# WORK REQUEST 1
In the maximum entropy passage, which probability distribution does the maximum entropy method say to pick from among all those compatible with empirical data?

# EXERCISE PASSAGE
Maximum Entropy Methods

Maximum Entropy Methods, similar to maximum likelihood estimations, are based oon the probability distribution.

The maximum entropy method is usually stated in a deceptively simple way: from among all the probability distributions compatible with empirical data, pick the one with the highest information-theoretic entropy. To really understand where this comes from, and appreciate it at its proper worth, we need to look at its origins in equilibrium statistical mechanics.

Entropy is defined as the expectation of self-information for discrete multiply states system as following $$H(p)=\mathbb{E}{p(x)}(\ln\frac{1}{p(x)})=\sum{x\in\mathcal{S}}-p(x)\log p(x)\mathrm{d}x$$ where $x$ is in the support $\mathcal{S}$ of probability mass function $p(x)$ and we call $\ln\frac{1}{p(x)}$ the self-information of the state $x$. Note that $\lim_{p\to 0}H(p)=\lim_{p\to 0}\frac{\ln \frac{1}{p}}{\frac{1}{p}}=0$. As convention, $H(0)$ is defined to $0$.

The self-information $I(\cdot)$ is a function $I:[0, 1]\to [0,\infty)$ which satisfies the following axioms:

  1. Monotonicity: if $p(x)> p(y)$, $I(p(x))< I(p(y))$ for any $x, y\in[0, 1]$.
  2. Non-negativeness: $I(p(x))\geq 0$ for all $p(x)$ and specially $I(p(x))=0$ if $p(x)=1$.
  3. $I(p)$ is a continuous function of $p\in [0, 1]$.
  4. $I(p(x\cup y)) = I(p(x)) + I(p(y))$ if the events $x, y$ are independent.

Thus the entropy is $0$ for the single state or determined system. And the entropy function $p\mapsto [0,\infty)]$ is concave in the term of $p(x)\in[0, 1]$, i.e., $H(\lambda p +(1-\lambda)p)\geq \lambda H(p)+(1-\lambda)H(p)$. Additionally, $\max_{p}H(p)=\ln |\mathcal{S}|$ when $p(x)=\frac{1}{|\mathcal{S}|}$ where $|X|$ is the cardinality of $X$.

# WORK REQUEST 2
Rewrite the records, starting at the line that contains "right wrist: (154, 648, -39)" and ending at the end of the records. Raise every keypoint coordinate and depth value by 110.

# EXERCISE INPUT
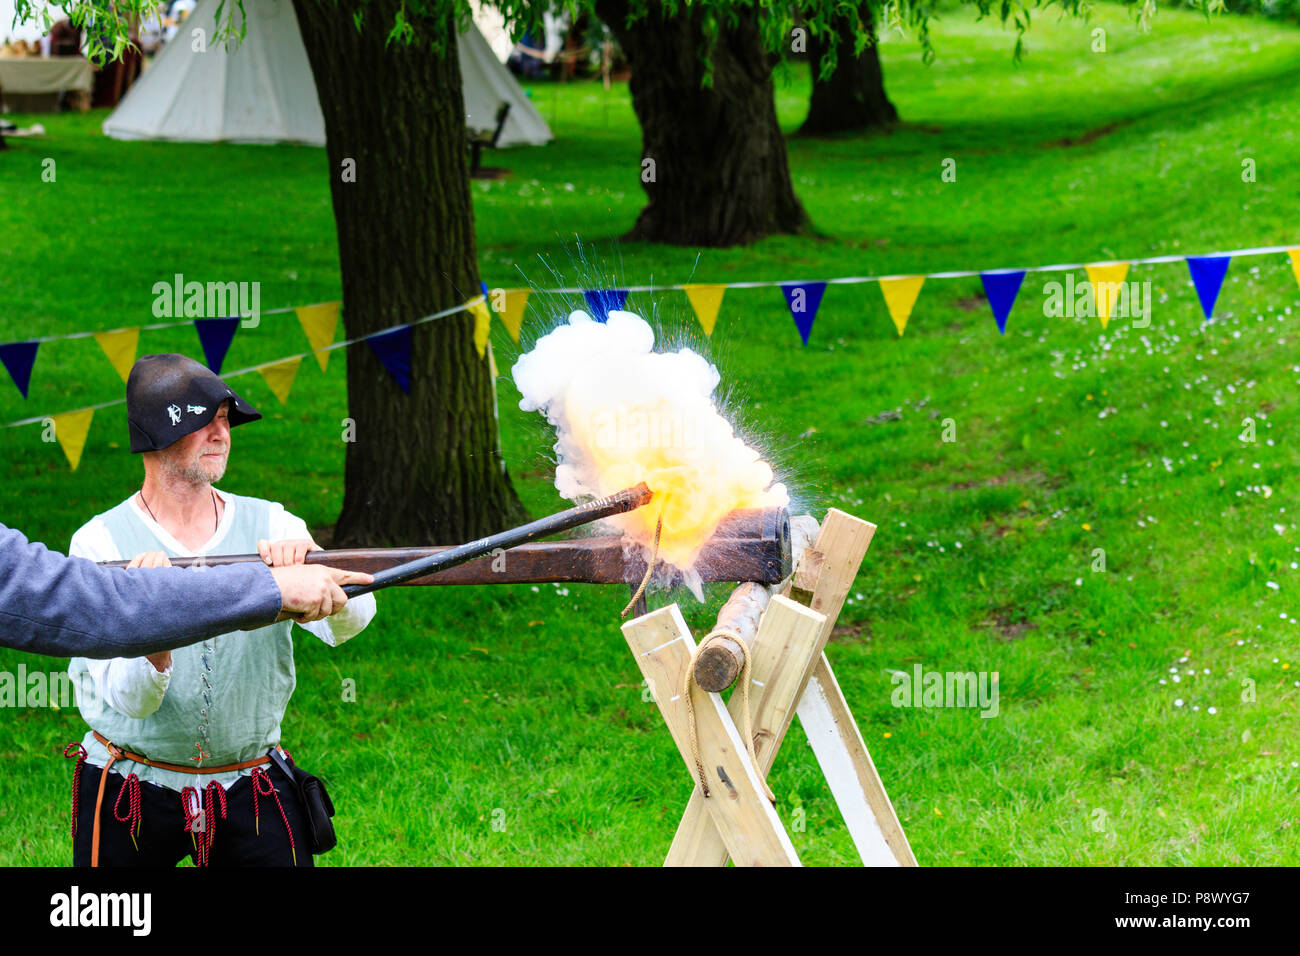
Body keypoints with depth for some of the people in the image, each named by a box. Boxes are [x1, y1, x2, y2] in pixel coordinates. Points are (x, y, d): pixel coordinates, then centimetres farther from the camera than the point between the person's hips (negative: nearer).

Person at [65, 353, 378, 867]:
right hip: (128, 800, -2)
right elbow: (127, 698, -18)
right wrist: (154, 648, -39)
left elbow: (350, 621, -16)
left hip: (252, 794, 2)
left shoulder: (268, 525, -1)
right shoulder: (100, 542, -9)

# FINAL ANSWER 1
The one with the highest information-theoretic entropy.

# FINAL ANSWER 2
right wrist: (264, 758, 71)
left elbow: (460, 731, 94)
left hip: (362, 904, 112)
left shoulder: (378, 635, 109)
right shoulder: (210, 652, 101)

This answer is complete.